## [EXERCISE]
Whatever appears in the records, retype it exactly, except for the pictures.

==*==

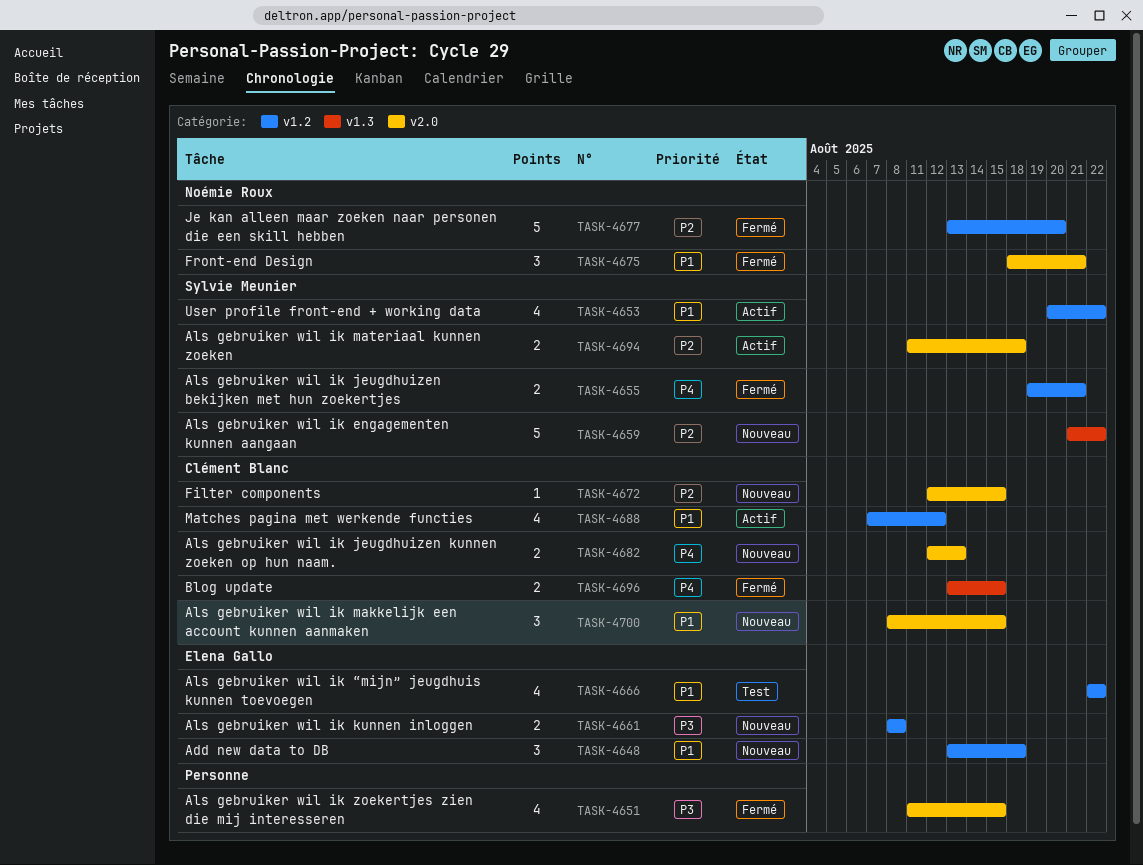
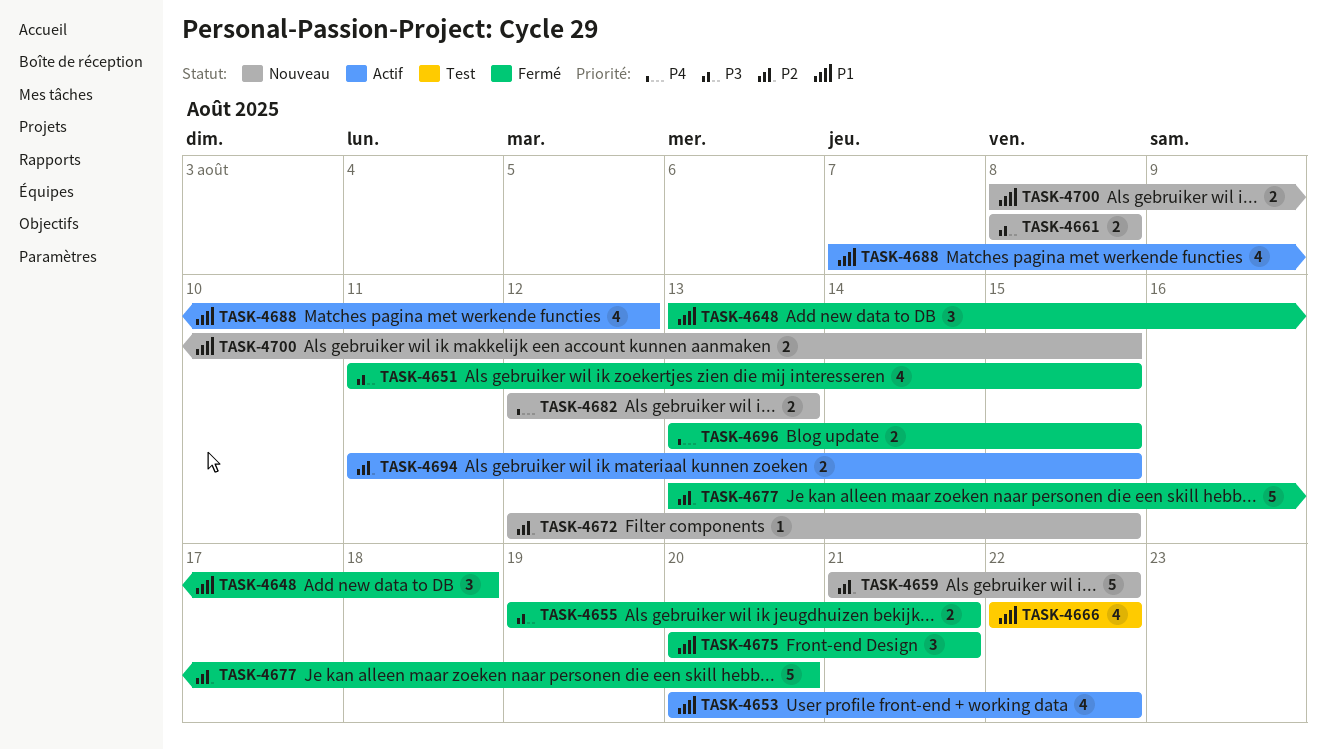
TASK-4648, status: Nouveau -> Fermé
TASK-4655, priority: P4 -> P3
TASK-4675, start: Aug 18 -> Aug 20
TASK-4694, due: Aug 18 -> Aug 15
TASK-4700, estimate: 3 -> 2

==*==

## [ANSWER TO THIS TASK]
TASK-4648, status: Nouveau -> Fermé
TASK-4655, priority: P4 -> P3
TASK-4675, start: Aug 18 -> Aug 20
TASK-4694, due: Aug 18 -> Aug 15
TASK-4700, estimate: 3 -> 2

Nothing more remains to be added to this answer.